(Extrait fourni)
__________

Page admirable, à la fois chaotique et d'une seule coulée torrentielle, où éclate la grandeur du Mauvignier qu'on connaît, qu'on révère, surtout depuis ce maître-livre sur la guerre d'Algérie, Des hommes.
Hélas... L'auteur a décidé de dérouler son texte en une seule phrase, ce qui donne un air affecté, formaliste, un côté tour de force littéraire à ce texte par ailleurs ancré dans le réel le plus rugueux.
Enfin, il n'y a tout de même pas de quoi rejeter le bouquin, ou ne pas attendre le prochain avec impatience.
On est peu de chose... |
La loi des séries...
Envie depuis longtemps de relire Céline, voir où j'en suis avec lui, glisser un œil enfin dans l'un des trois immondes pamphlets qui rongent leur frein en haut de mes étagères... Mais commençons plutôt par un roman, D'un château l'autre, premier tome de la trilogie finale, qui m'avait tant impressionné il y a de ça... quarante ans ?
1957. Céline, 63 ans — mon âge d'aujourd'hui —, rentré d'exil six ans plus tôt, vieillard précoce, raconte sa fin de vie à Meudon (il en a encore pour quatre ans), puis nous entraine à Sigmaringen où il s'est réfugié en 44 avec Pétain, Laval et toute la clique. Cette chronique de la débandade est évidemment le clou du livre. Ce ballet de pantins, ce grouillement de cloportes est par moments d'un comique, d'une verve grandioses.
Mais que s'est-il passé ? Je ne marche plus comme avant. Tout le début meudonnais, un vrai pensum. Je ne reproche pas au grand homme d'être nul sur le plan humain, salopard puant, sinistre pleurnichard, sa parano géante en bandoulière, non, c'est pire : c'est l'écrivain qui me déçoit. Il s'écoute, en rajoute, ressasse, rabâche, tire à la ligne, et oui bien sûr c'est rythmé, ça pète, ça fuse, cymbales et grosse caisse, mais derrière presque rien, la machine lancée à tout berzingue tourne à vide, c'est ça vraiment un Grrand Écrivain ?
Merde alors. Je ne m'y attendais pas. Et Mort à crédit, qu'en reste-t-il ? Et le Voyage ? Va-t-il barrer en couille lui aussi ? Ce serait trop triste. On ira vérifier bientôt. Non : prudence, on attendra.
Le bas-Meudon, années 50. |
Vais-je passer tout le mois comme ça, de déception en désillusion ?

__________

(Exercice court A) Indiquez s'il vous plaît si chaque affirmation concorde avec l'extrait, par oui ou non, en citant à l'identique les mots de l'extrait qui tranchent : (i) Céline avait 63 ans en 1957 ; (ii) D'un château l'autre est le dernier tome de la trilogie finale ; (iii) Céline s'est réfugié à Sigmaringen en 44.
(Exercice court B) Restituez tel quel le passage de l'extrait compris entre « Page admirable, à » et « le plus rugueux. », bornes incluses.
Les enregistrements forment un matériel à part, indépendant de l'extrait.

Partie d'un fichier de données
__________

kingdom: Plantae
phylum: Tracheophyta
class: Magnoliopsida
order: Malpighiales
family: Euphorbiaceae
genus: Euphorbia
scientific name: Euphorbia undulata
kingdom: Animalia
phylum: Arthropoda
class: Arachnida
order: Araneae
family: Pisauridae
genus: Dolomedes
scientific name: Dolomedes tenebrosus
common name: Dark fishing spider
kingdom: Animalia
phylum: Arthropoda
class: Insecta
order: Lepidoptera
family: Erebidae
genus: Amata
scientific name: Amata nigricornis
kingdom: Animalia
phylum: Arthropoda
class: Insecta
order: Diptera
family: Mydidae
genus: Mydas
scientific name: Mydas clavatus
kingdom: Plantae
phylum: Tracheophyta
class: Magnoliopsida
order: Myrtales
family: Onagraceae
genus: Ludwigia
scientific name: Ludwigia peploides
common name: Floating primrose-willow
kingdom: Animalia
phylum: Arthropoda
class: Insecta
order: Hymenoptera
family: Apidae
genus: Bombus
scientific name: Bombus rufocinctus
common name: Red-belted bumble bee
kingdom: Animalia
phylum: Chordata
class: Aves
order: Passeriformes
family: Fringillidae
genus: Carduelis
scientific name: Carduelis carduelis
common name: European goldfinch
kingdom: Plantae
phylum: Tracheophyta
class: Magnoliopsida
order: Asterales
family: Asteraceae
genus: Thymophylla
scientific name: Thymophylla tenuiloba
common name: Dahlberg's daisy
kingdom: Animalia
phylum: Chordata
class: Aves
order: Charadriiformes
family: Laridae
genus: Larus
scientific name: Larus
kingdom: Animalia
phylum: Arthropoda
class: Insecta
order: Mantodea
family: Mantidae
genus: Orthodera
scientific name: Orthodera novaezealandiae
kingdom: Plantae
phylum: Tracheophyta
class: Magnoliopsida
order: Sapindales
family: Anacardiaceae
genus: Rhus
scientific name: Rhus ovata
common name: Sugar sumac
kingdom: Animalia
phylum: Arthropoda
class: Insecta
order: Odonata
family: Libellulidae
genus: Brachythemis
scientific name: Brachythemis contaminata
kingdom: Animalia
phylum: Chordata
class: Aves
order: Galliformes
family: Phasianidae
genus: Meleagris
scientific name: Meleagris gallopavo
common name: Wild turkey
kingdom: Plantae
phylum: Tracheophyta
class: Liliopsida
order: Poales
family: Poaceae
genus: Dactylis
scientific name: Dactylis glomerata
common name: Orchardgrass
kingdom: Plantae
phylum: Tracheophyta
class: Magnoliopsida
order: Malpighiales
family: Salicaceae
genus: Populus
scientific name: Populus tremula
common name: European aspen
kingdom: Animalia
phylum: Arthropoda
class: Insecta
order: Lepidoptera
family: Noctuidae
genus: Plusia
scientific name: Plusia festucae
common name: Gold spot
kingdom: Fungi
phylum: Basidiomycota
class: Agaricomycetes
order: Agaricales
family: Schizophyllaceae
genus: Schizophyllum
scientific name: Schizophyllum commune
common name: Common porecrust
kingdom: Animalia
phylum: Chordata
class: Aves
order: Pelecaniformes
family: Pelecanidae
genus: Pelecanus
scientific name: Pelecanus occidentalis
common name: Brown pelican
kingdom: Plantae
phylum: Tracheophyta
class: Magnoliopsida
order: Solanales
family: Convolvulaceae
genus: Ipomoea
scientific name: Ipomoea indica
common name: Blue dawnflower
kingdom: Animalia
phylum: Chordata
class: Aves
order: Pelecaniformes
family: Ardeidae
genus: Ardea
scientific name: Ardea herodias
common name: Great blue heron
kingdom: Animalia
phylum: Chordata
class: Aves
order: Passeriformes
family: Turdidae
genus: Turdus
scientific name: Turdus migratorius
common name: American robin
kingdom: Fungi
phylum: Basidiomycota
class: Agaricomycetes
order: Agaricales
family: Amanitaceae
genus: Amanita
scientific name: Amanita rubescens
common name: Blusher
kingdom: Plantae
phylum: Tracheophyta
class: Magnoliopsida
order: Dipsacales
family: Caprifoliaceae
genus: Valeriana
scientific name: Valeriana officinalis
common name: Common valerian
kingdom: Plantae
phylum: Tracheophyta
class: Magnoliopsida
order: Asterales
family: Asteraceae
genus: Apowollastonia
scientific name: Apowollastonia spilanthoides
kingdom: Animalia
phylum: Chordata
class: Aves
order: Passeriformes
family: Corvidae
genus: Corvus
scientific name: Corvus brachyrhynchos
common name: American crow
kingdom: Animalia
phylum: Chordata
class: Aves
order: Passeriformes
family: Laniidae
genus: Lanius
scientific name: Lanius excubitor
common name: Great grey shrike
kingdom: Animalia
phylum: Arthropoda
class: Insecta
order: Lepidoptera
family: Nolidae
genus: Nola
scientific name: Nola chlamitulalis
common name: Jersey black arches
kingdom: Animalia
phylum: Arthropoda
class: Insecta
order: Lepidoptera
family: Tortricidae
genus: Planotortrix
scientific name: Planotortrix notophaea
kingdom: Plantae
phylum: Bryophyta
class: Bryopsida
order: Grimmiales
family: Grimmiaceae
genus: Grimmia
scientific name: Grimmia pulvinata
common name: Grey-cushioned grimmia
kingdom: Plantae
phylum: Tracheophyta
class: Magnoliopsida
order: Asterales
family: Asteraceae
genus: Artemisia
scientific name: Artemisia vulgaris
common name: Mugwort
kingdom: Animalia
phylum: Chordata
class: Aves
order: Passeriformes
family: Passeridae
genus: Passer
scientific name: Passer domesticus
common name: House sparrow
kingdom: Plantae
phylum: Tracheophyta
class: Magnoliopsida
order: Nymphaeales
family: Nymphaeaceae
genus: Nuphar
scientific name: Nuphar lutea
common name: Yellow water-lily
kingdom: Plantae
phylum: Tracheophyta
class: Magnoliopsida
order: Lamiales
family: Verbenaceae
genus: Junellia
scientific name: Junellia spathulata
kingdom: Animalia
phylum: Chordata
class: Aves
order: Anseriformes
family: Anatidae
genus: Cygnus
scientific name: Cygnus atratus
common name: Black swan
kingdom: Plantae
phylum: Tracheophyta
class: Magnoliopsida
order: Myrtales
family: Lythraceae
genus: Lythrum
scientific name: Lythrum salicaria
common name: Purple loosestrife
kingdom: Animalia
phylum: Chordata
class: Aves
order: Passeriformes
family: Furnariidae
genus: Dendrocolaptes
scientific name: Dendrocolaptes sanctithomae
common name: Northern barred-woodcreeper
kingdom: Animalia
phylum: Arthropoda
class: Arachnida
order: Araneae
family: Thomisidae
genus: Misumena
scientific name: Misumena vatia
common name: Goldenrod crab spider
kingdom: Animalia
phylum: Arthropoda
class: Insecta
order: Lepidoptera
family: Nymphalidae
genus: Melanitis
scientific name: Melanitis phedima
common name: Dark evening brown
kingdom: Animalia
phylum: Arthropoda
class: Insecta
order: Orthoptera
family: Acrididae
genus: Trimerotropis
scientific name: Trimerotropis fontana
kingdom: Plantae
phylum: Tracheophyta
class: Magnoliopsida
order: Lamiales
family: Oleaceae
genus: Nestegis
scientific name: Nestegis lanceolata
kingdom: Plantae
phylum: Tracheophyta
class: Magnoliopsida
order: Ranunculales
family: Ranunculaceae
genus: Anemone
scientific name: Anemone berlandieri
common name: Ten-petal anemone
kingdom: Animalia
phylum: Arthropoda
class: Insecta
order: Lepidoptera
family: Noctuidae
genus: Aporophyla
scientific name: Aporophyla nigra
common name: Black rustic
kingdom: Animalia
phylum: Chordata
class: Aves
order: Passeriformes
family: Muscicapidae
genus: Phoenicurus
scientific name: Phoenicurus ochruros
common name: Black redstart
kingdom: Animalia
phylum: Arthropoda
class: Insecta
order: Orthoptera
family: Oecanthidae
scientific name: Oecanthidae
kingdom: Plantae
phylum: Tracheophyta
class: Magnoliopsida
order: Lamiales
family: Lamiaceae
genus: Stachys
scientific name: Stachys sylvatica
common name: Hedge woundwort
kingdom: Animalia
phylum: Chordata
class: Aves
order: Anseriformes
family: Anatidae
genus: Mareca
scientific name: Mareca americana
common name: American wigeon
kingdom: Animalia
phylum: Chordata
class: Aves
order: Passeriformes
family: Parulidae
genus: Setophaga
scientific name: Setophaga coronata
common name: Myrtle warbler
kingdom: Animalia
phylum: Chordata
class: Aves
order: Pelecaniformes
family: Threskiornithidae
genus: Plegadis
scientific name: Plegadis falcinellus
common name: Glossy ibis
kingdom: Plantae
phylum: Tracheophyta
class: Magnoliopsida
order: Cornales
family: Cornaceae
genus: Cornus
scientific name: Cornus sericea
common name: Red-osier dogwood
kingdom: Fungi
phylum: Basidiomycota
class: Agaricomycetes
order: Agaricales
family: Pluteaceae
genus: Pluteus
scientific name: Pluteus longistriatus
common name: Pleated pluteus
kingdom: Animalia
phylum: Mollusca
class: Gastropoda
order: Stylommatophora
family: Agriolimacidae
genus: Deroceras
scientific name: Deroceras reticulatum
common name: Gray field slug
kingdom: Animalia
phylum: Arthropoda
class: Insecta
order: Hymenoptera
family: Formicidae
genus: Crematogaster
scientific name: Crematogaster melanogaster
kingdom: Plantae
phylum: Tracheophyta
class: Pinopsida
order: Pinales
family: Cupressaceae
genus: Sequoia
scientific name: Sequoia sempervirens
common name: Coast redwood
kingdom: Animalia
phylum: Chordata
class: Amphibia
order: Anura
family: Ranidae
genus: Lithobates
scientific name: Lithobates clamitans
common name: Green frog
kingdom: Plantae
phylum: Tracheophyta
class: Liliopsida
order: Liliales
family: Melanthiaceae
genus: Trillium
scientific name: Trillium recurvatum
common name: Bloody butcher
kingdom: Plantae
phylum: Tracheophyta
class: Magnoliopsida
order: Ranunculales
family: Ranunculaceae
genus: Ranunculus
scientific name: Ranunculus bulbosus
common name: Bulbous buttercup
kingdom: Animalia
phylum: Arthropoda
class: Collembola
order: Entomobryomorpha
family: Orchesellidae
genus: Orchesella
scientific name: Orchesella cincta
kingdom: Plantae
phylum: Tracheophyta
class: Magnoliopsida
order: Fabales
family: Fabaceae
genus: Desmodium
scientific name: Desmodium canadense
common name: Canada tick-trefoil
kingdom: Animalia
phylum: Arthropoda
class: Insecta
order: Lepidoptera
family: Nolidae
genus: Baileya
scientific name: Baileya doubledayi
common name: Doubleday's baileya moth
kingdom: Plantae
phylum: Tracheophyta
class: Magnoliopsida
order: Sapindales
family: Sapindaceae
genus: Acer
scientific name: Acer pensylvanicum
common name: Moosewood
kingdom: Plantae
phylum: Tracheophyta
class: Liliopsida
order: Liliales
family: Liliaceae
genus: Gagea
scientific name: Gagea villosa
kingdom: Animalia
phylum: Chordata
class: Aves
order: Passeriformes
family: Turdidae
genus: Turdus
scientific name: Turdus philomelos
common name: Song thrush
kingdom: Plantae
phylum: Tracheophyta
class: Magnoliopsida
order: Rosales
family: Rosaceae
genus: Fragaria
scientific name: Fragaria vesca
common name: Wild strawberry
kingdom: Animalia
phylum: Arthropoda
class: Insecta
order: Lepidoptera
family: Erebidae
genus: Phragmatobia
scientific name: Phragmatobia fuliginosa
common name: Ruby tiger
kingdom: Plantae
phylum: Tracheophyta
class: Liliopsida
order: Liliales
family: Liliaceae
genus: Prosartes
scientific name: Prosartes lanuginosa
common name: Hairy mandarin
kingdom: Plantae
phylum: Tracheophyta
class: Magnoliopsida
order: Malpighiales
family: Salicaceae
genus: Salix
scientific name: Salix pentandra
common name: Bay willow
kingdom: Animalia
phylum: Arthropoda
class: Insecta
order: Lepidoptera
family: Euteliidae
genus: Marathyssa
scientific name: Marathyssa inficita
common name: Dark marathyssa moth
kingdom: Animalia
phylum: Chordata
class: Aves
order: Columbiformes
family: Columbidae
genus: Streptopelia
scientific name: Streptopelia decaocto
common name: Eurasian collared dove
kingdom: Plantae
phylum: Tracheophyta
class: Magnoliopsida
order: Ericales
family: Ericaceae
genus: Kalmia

__________

(Résultat final A)
(i) Oui : « Céline, 63 ans ».
(ii) Non : « premier tome de la trilogie finale ».
(iii) Oui : « où il s'est réfugié en 44 avec Pétain, Laval et toute la clique ».

(Résultat final B)
Page admirable, à la fois chaotique et d'une seule coulée torrentielle, où éclate la grandeur du Mauvignier qu'on connaît, qu'on révère, surtout depuis ce maître-livre sur la guerre d'Algérie, Des hommes.
Hélas... L'auteur a décidé de dérouler son texte en une seule phrase, ce qui donne un air affecté, formaliste, un côté tour de force littéraire à ce texte par ailleurs ancré dans le réel le plus rugueux.